What we do know, however, is that we can trace its spread into the West back to Mauritius island during the Age of Sail! Understanding how this happened requires a little geography lesson on maritime trading routes first…
Mauritius: a little island of big importance
Pictured: an approximation of maritime shipping routes during the Age of Sail. The pink circle is the Cape of Good Hope and the red circle is Mauritius; an island so small you can’t see it on the map!
Take yourself back to the 1700s when the Suez Canal (the quickest maritime route between Asia and Europe) doesn’t exist. The next best option? That would be to take a harrowing journey around the Cape of Good Hope.
Despite being an established trade route since the 1500s (VOC colonised Mauritius in 1598), this route was particularly perilous. In fact, it’s known to be one of the most challenging legs a ship can take to this day.
In order to give sailors the best possible chance at surviving it, ships had to stop at Port Louis in Mauritius to replenish supplies first. Inadvertently, this made Mauritius important not only geographically, but culturally as well.
As the VOC allowed ships from several nations to pass through the port, the island soon began to attract all sorts of botanists, zoologists, and naturalists as well as sailors. These intellectuals were allowed to board trade ships in the understanding that their ‘discovery’ of commercially viable plants or animals would increase the wealth of companies like the VOC.
Without Mauritius (home to three native species of hibiscus) becoming a trading and cultural hub, the commercial viability of hibiscus and rooibos may have never been realised.
A prosperous friendship: Carl Linnaeus & Carl Thunberg
That’s enough about hibiscus; what about rooibos? Well, their origin stories are very much intertwined thanks to two academics. Incidentally, these academics had the same name: Carl.
First up is Carl Linnaeus, who we credit as the first botanist to classify hibiscus in 1753. However, Linnaeus was famous for much more than that. In fact, he was dubbed “the father of modern taxonomy” during his lifetime.
Though Linnaeus was Swedish, he spent a significant amount of time in the Netherlands (the country behind VOC) teaching botany to intellectuals he called his “apostles”. These apostles—one being naturalist Carl Thunberg—went on to take part in VOC expeditions to Mauritius and the Cape of Good Hope during the Age of Sail.
Linnaeus encouraged Thunberg to apply for VOC expeditions into the Cape of Good Hope. With Linneaus as a reference, Thunberg was allowed to board Schoonzicht, reaching South Africa in 1772.
The origin of rooibos tea
Before Thunberg appeared on the scene, the first harvesters of rooibos (Aspalathus Linearis) were the Khoisan people, indigenous to the cape region.
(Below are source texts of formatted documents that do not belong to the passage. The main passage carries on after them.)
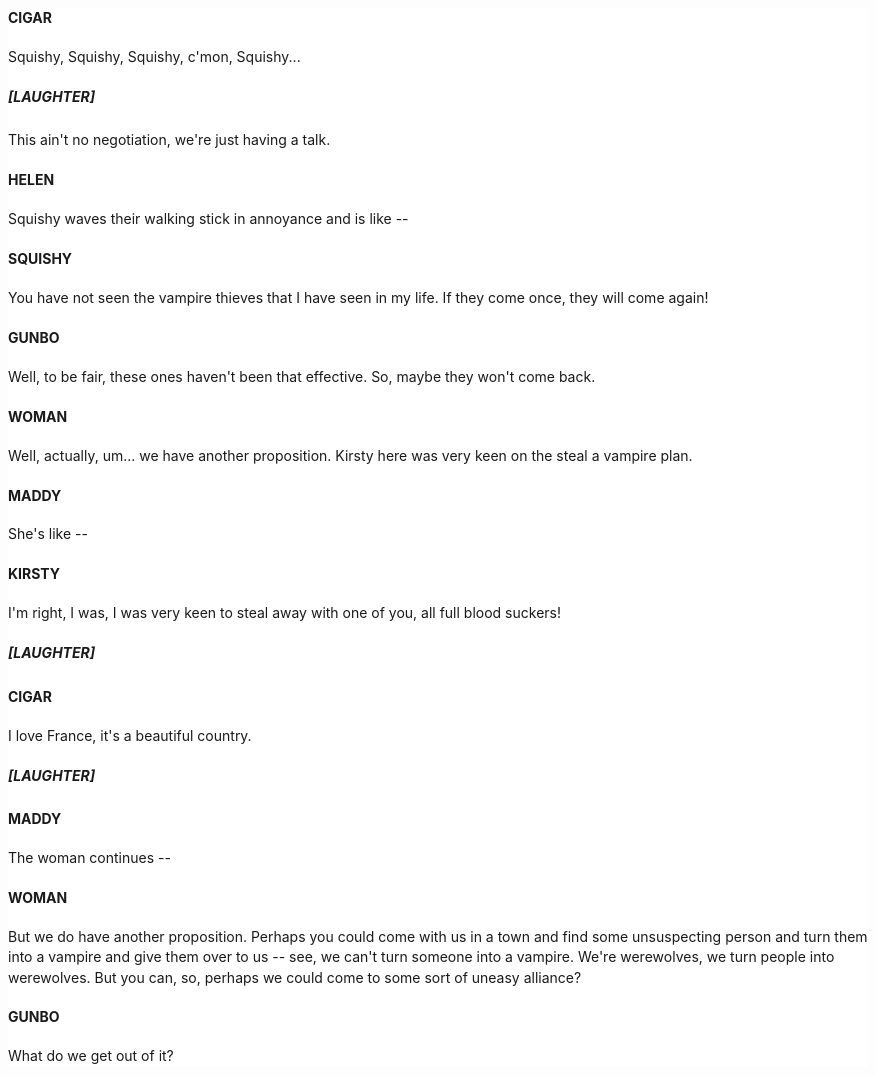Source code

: #### CIGAR

Squishy, Squishy, Squishy, c'mon, Squishy...

##### [LAUGHTER]

This ain't no negotiation, we're just having a talk. 

#### HELEN

Squishy waves their walking stick in annoyance and is like --

#### SQUISHY

You have not seen the vampire thieves that I have seen in my life. If they come once, they will come again!

#### GUNBO

Well, to be fair, these ones haven't been that effective. So, maybe they won't come back.

#### WOMAN

Well, actually, um... we have another proposition. Kirsty here was very keen on the steal a vampire plan.

#### MADDY

She's like --

#### KIRSTY

I'm right, I was, I was very keen to steal away with one of you, all full blood suckers!

##### [LAUGHTER]

#### CIGAR

I love France, it's a beautiful country.

##### [LAUGHTER]

#### MADDY

The woman continues --

#### WOMAN

But we do have another proposition. Perhaps you could come with us in a town and find some unsuspecting person and turn them into a vampire and give them over to us -- see, we can't turn someone into a vampire. We're werewolves, we turn people into werewolves. But you can, so, perhaps we could come to some sort of uneasy alliance?

#### GUNBO

What do we get out of it?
However, the Khoisan did not steep rooibos to make tea. Rather, they would harvest and process the leaves for medicinal purposes. The Khoisan was expert bushmen, and it was often an impressive sight to see them scale the cape in order to harvest wild rooibos.
Thunberg was the first to question why the Khoisan were climbing the cape, and record the harvesting of rooibos in 1772. His writings on this practice revived a more widespread interest in rooibos. Early Cape-Dutch settlers also began drinking this tea as a cheaper alternative to expensive imported tea at this time.
While rooibos wasn’t commercially successful until the 1930s, the cultivation of rooibos with the intention of creating an enterprising beverage began with Thunberg and the Age of Sail. Moreover, what’s a worldly ‘Age of Sail’ tea box without our favourite South African tea?